Иван осторожно обошел вокруг него:

— А тебя уже, кажется, выпрягли?!

Уголовники дружно захохотали: ответ понравился.

Долговязый не унимался:

— А мы где-то с тобой встречались…

Малышев, все так же обходя его кругом, отозвался:

— Да, я там иногда бываю.

И новый взрыв хохота потряс сырые стены камеры.

— А ну их, политиков, — махнул рукой долговязый и отошел прочь.

Голые нары в два яруса висели на столбах. В столбы были вбиты железные скобы, как ступеньки, на косяке двери — закопченная лампа. Неслись приглушенные жалобы, смех, грубая брань.

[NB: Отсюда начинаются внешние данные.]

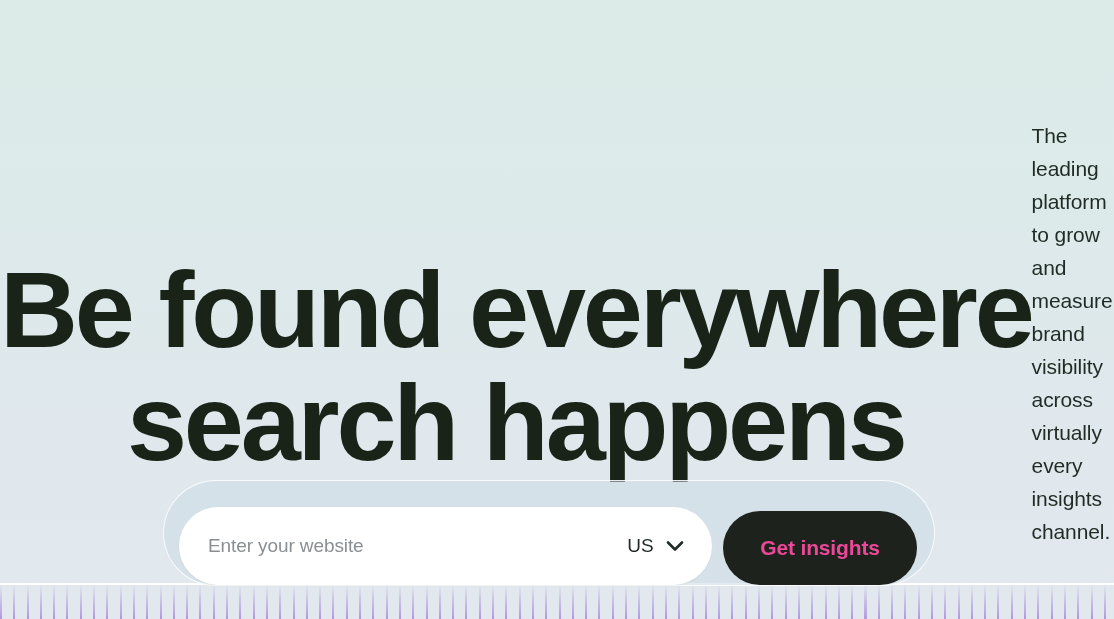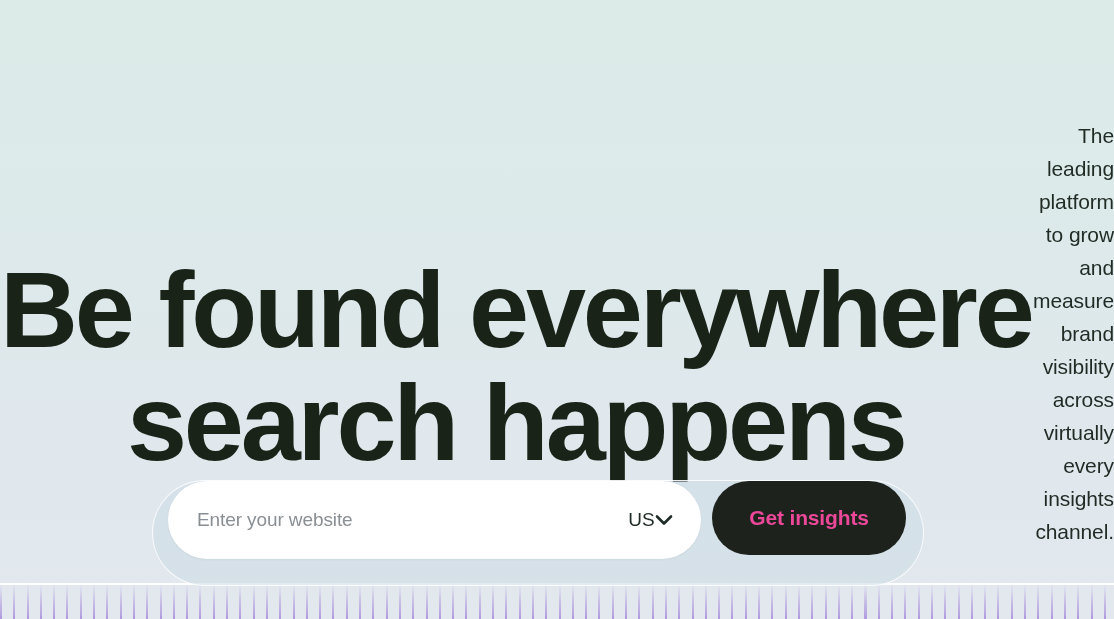--- a/index.html
+++ b/index.html
@@ -75,41 +75,41 @@
     color:#1a2318;
     font-size:108px;
     line-height:113px;
     font-weight:700;
     letter-spacing:-3.2px;
   }
   .headline .line { display:block; white-space:nowrap; }
 
   .subhead {
     margin-top:47px;
-    text-align:right;
+    text-align:left;
     color:#1f2b24;
     font-size:21px;
     line-height:33px;
     font-weight:400;
     letter-spacing:-0.1px;
   }
   .subhead .line { display:block; }
 
   
   .search-shell {
     position:absolute;
-    left:152px;
+    left:163px;
     top:480px;
     width:772px;
     height:106px;
     border-radius:53px;
     background:rgba(204,219,227,0.55);
     border:1px solid rgba(255,255,255,0.85);
     display:flex;
-    align-items:flex-start;
+    align-items:flex-end;
     justify-content:space-between;
     padding:0 17px 0 15px;
   }
 
   .search-field {
     position:relative;
     width:533px;
     height:78px;
     border-radius:39px;
     background:#ffffff;
@@ -128,20 +128,21 @@
     font-size:19px;
     color:#1f2b24;
     letter-spacing:-0.1px;
     height:100%;
   }
   .website-input::placeholder { color:#8a8f94; opacity:1; }
 
   .country-select {
     display:flex;
     align-items:center;
+    gap:12px;
     padding:6px 10px 6px 12px;
     cursor:pointer;
     user-select:none;
     border-radius:20px;
   }
   .country-label {
     font-size:19px;
     color:#1f2b24;
     letter-spacing:0.2px;
   }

Звенели кандалы.

Утром осипший голос с верхних нар спросил:

— Чья очередь камеру убирать?

— Политических!

Три большевика спокойно поднялись. Малышев стуком в дверь вызвал надзирателя, попросил воды и, когда воду дали, склонился над ведром, смачивая тряпку. Сильная рука долговязого уголовника оттеснила его.

— Чего там! Сами будем убирать.

Работали все вместе. Потом снова «политики» сидели на отведенных им нарах.

— Иван, ты вчера что-то сказал о промышленном подъеме, — напомнил Киприян. — А революционный-то подъем видишь ли?

Иван, весело блестя глазами, отозвался:

— Конечно. У нас в чем подъем? Он у нас в борьбе с меньшевиками. Меньшевики-то что делают? Они стараются развалить нелегальные наши организации… стараются народу отвести глаза от прямой нашей задачи.

Федя был молод, может быть, поэтому его чаще других вызывали на допрос. Еще в 1907 году убили фон Таубе, директора завода, деспотичного и жадного. Видимо, убийц не нашли, и следствию хотелось сейчас взвалить это убийство на плечи надеждинских большевиков. Один раз Федю привели с допроса избитого. Товарищи тревожно ждали его: молод, вдруг не выдержит и провалит организацию.

Но еще в дверях Федя бросил на них гордый, ликующий взгляд.

— Ничего не добились!

— А мы вот что сделаем — проведем голодовку: надо требовать прокурора, требовать свою одежду и деньги. Они не имеют права нас избивать, мы — подследственные. И выше голову! — предложил Иван.

…Голод. Мучительно хочется пить. Надзиратели приносили политическим пищу, растерянно переглядывались и уносили ее обратно.

Лежать, перетянуть животы, сохранить силы.

Федя почернел. Измученный допросами, он даже во сне бредил свободой:

— На вечеринку зовут… ждут меня…

Желая поднять его настроение, Малышев говорил:

— Тюрьма — это временный отрыв от борьбы. Ее нужно использовать… будем учиться здесь… Я понимаю, Федя, сейчас, когда наши силы могли бы пригодиться там, сидеть здесь тяжело. Будем изучать урок и опыт революции, литературу, историю.